TASK —
Return every line of the material below without alteration, leaving out the pictures.

§

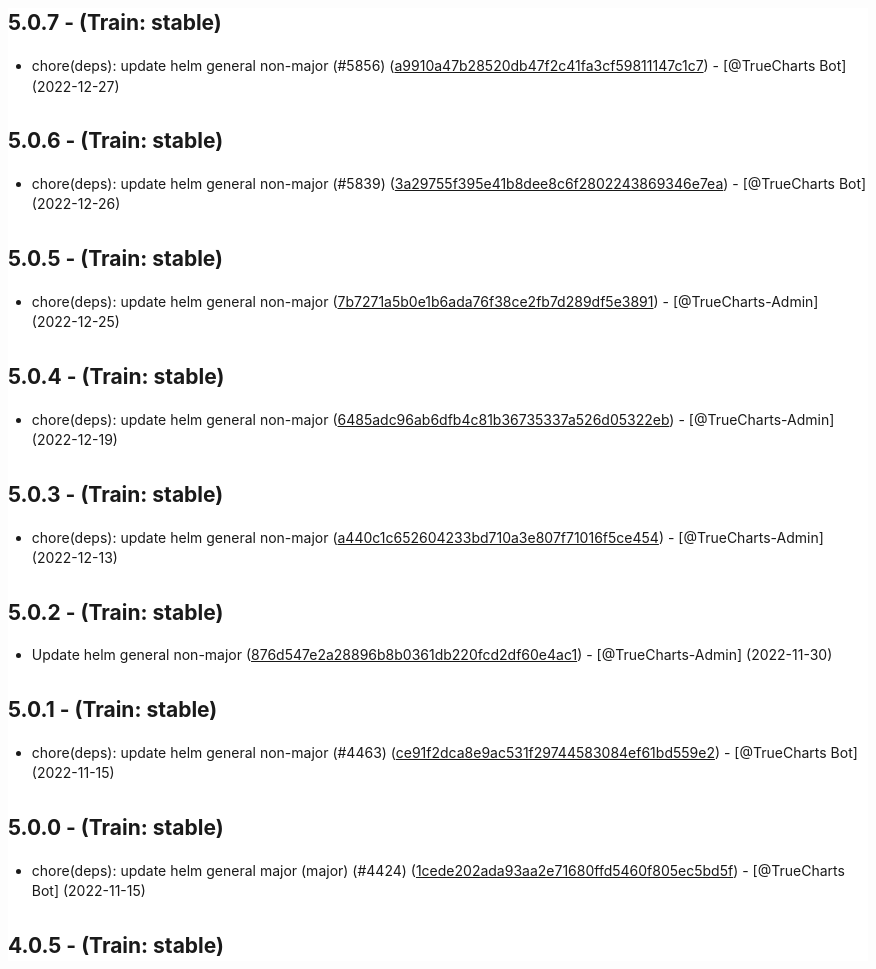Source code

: ## 5.0.7 - (Train: stable)

- chore(deps): update helm general non-major (#5856) ([a9910a47b28520db47f2c41fa3cf59811147c1c7](https://github.com/truecharts/charts/commit/a9910a47b28520db47f2c41fa3cf59811147c1c7)) - [@TrueCharts Bot] (2022-12-27)

## 5.0.6 - (Train: stable)

- chore(deps): update helm general non-major (#5839) ([3a29755f395e41b8dee8c6f2802243869346e7ea](https://github.com/truecharts/charts/commit/3a29755f395e41b8dee8c6f2802243869346e7ea)) - [@TrueCharts Bot] (2022-12-26)

## 5.0.5 - (Train: stable)

- chore(deps): update helm general non-major ([7b7271a5b0e1b6ada76f38ce2fb7d289df5e3891](https://github.com/truecharts/charts/commit/7b7271a5b0e1b6ada76f38ce2fb7d289df5e3891)) - [@TrueCharts-Admin] (2022-12-25)

## 5.0.4 - (Train: stable)

- chore(deps): update helm general non-major ([6485adc96ab6dfb4c81b36735337a526d05322eb](https://github.com/truecharts/charts/commit/6485adc96ab6dfb4c81b36735337a526d05322eb)) - [@TrueCharts-Admin] (2022-12-19)

## 5.0.3 - (Train: stable)

- chore(deps): update helm general non-major ([a440c1c652604233bd710a3e807f71016f5ce454](https://github.com/truecharts/charts/commit/a440c1c652604233bd710a3e807f71016f5ce454)) - [@TrueCharts-Admin] (2022-12-13)

## 5.0.2 - (Train: stable)

- Update helm general non-major ([876d547e2a28896b8b0361db220fcd2df60e4ac1](https://github.com/truecharts/charts/commit/876d547e2a28896b8b0361db220fcd2df60e4ac1)) - [@TrueCharts-Admin] (2022-11-30)

## 5.0.1 - (Train: stable)

- chore(deps): update helm general non-major (#4463) ([ce91f2dca8e9ac531f29744583084ef61bd559e2](https://github.com/truecharts/charts/commit/ce91f2dca8e9ac531f29744583084ef61bd559e2)) - [@TrueCharts Bot] (2022-11-15)

## 5.0.0 - (Train: stable)

- chore(deps): update helm general major (major) (#4424) ([1cede202ada93aa2e71680ffd5460f805ec5bd5f](https://github.com/truecharts/charts/commit/1cede202ada93aa2e71680ffd5460f805ec5bd5f)) - [@TrueCharts Bot] (2022-11-15)

## 4.0.5 - (Train: stable)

§

RESPONSE TO THE TASK —
Source code

: ## 5.0.7 - (Train: stable)

- chore(deps): update helm general non-major (#5856) ([a9910a47b28520db47f2c41fa3cf59811147c1c7](https://github.com/truecharts/charts/commit/a9910a47b28520db47f2c41fa3cf59811147c1c7)) - [@TrueCharts Bot] (2022-12-27)

## 5.0.6 - (Train: stable)

- chore(deps): update helm general non-major (#5839) ([3a29755f395e41b8dee8c6f2802243869346e7ea](https://github.com/truecharts/charts/commit/3a29755f395e41b8dee8c6f2802243869346e7ea)) - [@TrueCharts Bot] (2022-12-26)

## 5.0.5 - (Train: stable)

- chore(deps): update helm general non-major ([7b7271a5b0e1b6ada76f38ce2fb7d289df5e3891](https://github.com/truecharts/charts/commit/7b7271a5b0e1b6ada76f38ce2fb7d289df5e3891)) - [@TrueCharts-Admin] (2022-12-25)

## 5.0.4 - (Train: stable)

- chore(deps): update helm general non-major ([6485adc96ab6dfb4c81b36735337a526d05322eb](https://github.com/truecharts/charts/commit/6485adc96ab6dfb4c81b36735337a526d05322eb)) - [@TrueCharts-Admin] (2022-12-19)

## 5.0.3 - (Train: stable)

- chore(deps): update helm general non-major ([a440c1c652604233bd710a3e807f71016f5ce454](https://github.com/truecharts/charts/commit/a440c1c652604233bd710a3e807f71016f5ce454)) - [@TrueCharts-Admin] (2022-12-13)

## 5.0.2 - (Train: stable)

- Update helm general non-major ([876d547e2a28896b8b0361db220fcd2df60e4ac1](https://github.com/truecharts/charts/commit/876d547e2a28896b8b0361db220fcd2df60e4ac1)) - [@TrueCharts-Admin] (2022-11-30)

## 5.0.1 - (Train: stable)

- chore(deps): update helm general non-major (#4463) ([ce91f2dca8e9ac531f29744583084ef61bd559e2](https://github.com/truecharts/charts/commit/ce91f2dca8e9ac531f29744583084ef61bd559e2)) - [@TrueCharts Bot] (2022-11-15)

## 5.0.0 - (Train: stable)

- chore(deps): update helm general major (major) (#4424) ([1cede202ada93aa2e71680ffd5460f805ec5bd5f](https://github.com/truecharts/charts/commit/1cede202ada93aa2e71680ffd5460f805ec5bd5f)) - [@TrueCharts Bot] (2022-11-15)

## 4.0.5 - (Train: stable)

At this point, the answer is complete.